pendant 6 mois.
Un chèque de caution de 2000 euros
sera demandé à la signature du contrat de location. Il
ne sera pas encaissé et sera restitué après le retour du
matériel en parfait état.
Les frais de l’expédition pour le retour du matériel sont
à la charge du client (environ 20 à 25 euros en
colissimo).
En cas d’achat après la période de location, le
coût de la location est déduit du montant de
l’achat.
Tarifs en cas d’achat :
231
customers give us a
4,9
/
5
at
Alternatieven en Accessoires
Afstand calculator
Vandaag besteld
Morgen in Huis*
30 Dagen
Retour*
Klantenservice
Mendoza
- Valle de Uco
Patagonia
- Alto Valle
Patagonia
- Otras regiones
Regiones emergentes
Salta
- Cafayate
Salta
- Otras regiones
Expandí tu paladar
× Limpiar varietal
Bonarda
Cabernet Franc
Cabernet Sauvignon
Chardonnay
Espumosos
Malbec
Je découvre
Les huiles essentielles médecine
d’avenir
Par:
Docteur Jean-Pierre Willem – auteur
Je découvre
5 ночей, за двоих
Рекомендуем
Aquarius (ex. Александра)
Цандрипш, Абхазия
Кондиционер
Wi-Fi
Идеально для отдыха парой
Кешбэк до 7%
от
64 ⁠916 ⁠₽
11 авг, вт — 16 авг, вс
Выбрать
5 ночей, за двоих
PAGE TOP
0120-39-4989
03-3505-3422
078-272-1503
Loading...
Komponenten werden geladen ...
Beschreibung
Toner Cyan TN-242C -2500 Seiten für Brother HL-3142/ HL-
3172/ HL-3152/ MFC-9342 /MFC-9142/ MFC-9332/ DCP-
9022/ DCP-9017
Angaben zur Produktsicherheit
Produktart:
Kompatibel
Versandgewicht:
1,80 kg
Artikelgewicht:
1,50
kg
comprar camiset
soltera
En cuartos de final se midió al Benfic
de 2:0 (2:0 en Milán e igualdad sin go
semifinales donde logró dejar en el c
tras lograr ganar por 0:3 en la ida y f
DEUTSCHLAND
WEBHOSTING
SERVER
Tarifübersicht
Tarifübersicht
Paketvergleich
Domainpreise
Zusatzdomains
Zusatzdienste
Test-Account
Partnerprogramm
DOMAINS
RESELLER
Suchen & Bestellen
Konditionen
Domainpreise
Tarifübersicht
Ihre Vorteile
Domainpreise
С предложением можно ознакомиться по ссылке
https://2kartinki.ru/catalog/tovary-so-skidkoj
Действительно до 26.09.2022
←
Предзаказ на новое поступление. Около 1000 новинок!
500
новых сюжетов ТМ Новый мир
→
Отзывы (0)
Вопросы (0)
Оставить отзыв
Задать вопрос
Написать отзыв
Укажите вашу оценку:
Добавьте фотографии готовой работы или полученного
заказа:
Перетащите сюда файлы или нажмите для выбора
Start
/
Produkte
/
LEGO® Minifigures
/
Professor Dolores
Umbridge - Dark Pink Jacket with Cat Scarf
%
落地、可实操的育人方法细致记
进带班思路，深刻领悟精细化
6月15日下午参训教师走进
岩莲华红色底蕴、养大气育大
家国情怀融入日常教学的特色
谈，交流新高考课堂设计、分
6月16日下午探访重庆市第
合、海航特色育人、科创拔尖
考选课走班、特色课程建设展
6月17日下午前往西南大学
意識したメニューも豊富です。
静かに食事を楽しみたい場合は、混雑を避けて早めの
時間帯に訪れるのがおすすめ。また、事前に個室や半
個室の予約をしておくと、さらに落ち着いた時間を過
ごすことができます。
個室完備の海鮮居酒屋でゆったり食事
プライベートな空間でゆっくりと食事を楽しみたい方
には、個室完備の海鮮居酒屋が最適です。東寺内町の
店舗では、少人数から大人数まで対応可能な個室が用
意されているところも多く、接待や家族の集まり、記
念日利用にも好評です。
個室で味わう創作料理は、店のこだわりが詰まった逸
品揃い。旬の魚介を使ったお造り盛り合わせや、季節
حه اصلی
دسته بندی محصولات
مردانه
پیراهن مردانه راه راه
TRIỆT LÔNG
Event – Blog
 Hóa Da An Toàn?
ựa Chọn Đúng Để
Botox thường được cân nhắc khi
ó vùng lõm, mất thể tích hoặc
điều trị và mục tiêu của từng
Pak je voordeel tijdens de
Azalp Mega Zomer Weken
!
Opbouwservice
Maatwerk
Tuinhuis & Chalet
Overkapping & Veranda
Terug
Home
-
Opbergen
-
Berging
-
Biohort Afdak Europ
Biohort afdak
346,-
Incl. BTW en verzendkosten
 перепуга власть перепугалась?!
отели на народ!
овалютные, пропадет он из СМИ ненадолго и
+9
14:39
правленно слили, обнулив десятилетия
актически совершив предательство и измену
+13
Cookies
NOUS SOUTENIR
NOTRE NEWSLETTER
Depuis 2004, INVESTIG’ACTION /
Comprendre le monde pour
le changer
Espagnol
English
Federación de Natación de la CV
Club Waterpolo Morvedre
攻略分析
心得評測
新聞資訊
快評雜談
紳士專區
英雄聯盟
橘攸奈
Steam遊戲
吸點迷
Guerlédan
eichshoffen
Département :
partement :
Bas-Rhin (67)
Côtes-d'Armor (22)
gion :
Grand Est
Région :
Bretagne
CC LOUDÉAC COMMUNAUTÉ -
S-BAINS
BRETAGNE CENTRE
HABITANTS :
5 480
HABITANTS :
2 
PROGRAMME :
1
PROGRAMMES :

[About this task] The answer should be the full set of records, reproduced exactly.

[Response to this task]
pendant 6 mois.
Un chèque de caution de 2000 euros
sera demandé à la signature du contrat de location. Il
ne sera pas encaissé et sera restitué après le retour du
matériel en parfait état.
Les frais de l’expédition pour le retour du matériel sont
à la charge du client (environ 20 à 25 euros en
colissimo).
En cas d’achat après la période de location, le
coût de la location est déduit du montant de
l’achat.
Tarifs en cas d’achat :
231
customers give us a
4,9
/
5
at
Alternatieven en Accessoires
Afstand calculator
Vandaag besteld
Morgen in Huis*
30 Dagen
Retour*
Klantenservice
Mendoza
- Valle de Uco
Patagonia
- Alto Valle
Patagonia
- Otras regiones
Regiones emergentes
Salta
- Cafayate
Salta
- Otras regiones
Expandí tu paladar
× Limpiar varietal
Bonarda
Cabernet Franc
Cabernet Sauvignon
Chardonnay
Espumosos
Malbec
Je découvre
Les huiles essentielles médecine
d’avenir
Par:
Docteur Jean-Pierre Willem – auteur
Je découvre
5 ночей, за двоих
Рекомендуем
Aquarius (ex. Александра)
Цандрипш, Абхазия
Кондиционер
Wi-Fi
Идеально для отдыха парой
Кешбэк до 7%
от
64 ⁠916 ⁠₽
11 авг, вт — 16 авг, вс
Выбрать
5 ночей, за двоих
PAGE TOP
0120-39-4989
03-3505-3422
078-272-1503
Loading...
Komponenten werden geladen ...
Beschreibung
Toner Cyan TN-242C -2500 Seiten für Brother HL-3142/ HL-
3172/ HL-3152/ MFC-9342 /MFC-9142/ MFC-9332/ DCP-
9022/ DCP-9017
Angaben zur Produktsicherheit
Produktart:
Kompatibel
Versandgewicht:
1,80 kg
Artikelgewicht:
1,50
kg
comprar camiset
soltera
En cuartos de final se midió al Benfic
de 2:0 (2:0 en Milán e igualdad sin go
semifinales donde logró dejar en el c
tras lograr ganar por 0:3 en la ida y f
DEUTSCHLAND
WEBHOSTING
SERVER
Tarifübersicht
Tarifübersicht
Paketvergleich
Domainpreise
Zusatzdomains
Zusatzdienste
Test-Account
Partnerprogramm
DOMAINS
RESELLER
Suchen & Bestellen
Konditionen
Domainpreise
Tarifübersicht
Ihre Vorteile
Domainpreise
С предложением можно ознакомиться по ссылке
https://2kartinki.ru/catalog/tovary-so-skidkoj
Действительно до 26.09.2022
←
Предзаказ на новое поступление. Около 1000 новинок!
500
новых сюжетов ТМ Новый мир
→
Отзывы (0)
Вопросы (0)
Оставить отзыв
Задать вопрос
Написать отзыв
Укажите вашу оценку:
Добавьте фотографии готовой работы или полученного
заказа:
Перетащите сюда файлы или нажмите для выбора
Start
/
Produkte
/
LEGO® Minifigures
/
Professor Dolores
Umbridge - Dark Pink Jacket with Cat Scarf
%
落地、可实操的育人方法细致记
进带班思路，深刻领悟精细化
6月15日下午参训教师走进
岩莲华红色底蕴、养大气育大
家国情怀融入日常教学的特色
谈，交流新高考课堂设计、分
6月16日下午探访重庆市第
合、海航特色育人、科创拔尖
考选课走班、特色课程建设展
6月17日下午前往西南大学
意識したメニューも豊富です。
静かに食事を楽しみたい場合は、混雑を避けて早めの
時間帯に訪れるのがおすすめ。また、事前に個室や半
個室の予約をしておくと、さらに落ち着いた時間を過
ごすことができます。
個室完備の海鮮居酒屋でゆったり食事
プライベートな空間でゆっくりと食事を楽しみたい方
には、個室完備の海鮮居酒屋が最適です。東寺内町の
店舗では、少人数から大人数まで対応可能な個室が用
意されているところも多く、接待や家族の集まり、記
念日利用にも好評です。
個室で味わう創作料理は、店のこだわりが詰まった逸
品揃い。旬の魚介を使ったお造り盛り合わせや、季節
حه اصلی
دسته بندی محصولات
مردانه
پیراهن مردانه راه راه
TRIỆT LÔNG
Event – Blog
 Hóa Da An Toàn?
ựa Chọn Đúng Để
Botox thường được cân nhắc khi
ó vùng lõm, mất thể tích hoặc
điều trị và mục tiêu của từng
Pak je voordeel tijdens de
Azalp Mega Zomer Weken
!
Opbouwservice
Maatwerk
Tuinhuis & Chalet
Overkapping & Veranda
Terug
Home
-
Opbergen
-
Berging
-
Biohort Afdak Europ
Biohort afdak
346,-
Incl. BTW en verzendkosten
 перепуга власть перепугалась?!
отели на народ!
овалютные, пропадет он из СМИ ненадолго и
+9
14:39
правленно слили, обнулив десятилетия
актически совершив предательство и измену
+13
Cookies
NOUS SOUTENIR
NOTRE NEWSLETTER
Depuis 2004, INVESTIG’ACTION /
Comprendre le monde pour
le changer
Espagnol
English
Federación de Natación de la CV
Club Waterpolo Morvedre
攻略分析
心得評測
新聞資訊
快評雜談
紳士專區
英雄聯盟
橘攸奈
Steam遊戲
吸點迷
Guerlédan
eichshoffen
Département :
partement :
Bas-Rhin (67)
Côtes-d'Armor (22)
gion :
Grand Est
Région :
Bretagne
CC LOUDÉAC COMMUNAUTÉ -
S-BAINS
BRETAGNE CENTRE
HABITANTS :
5 480
HABITANTS :
2 
PROGRAMME :
1
PROGRAMMES :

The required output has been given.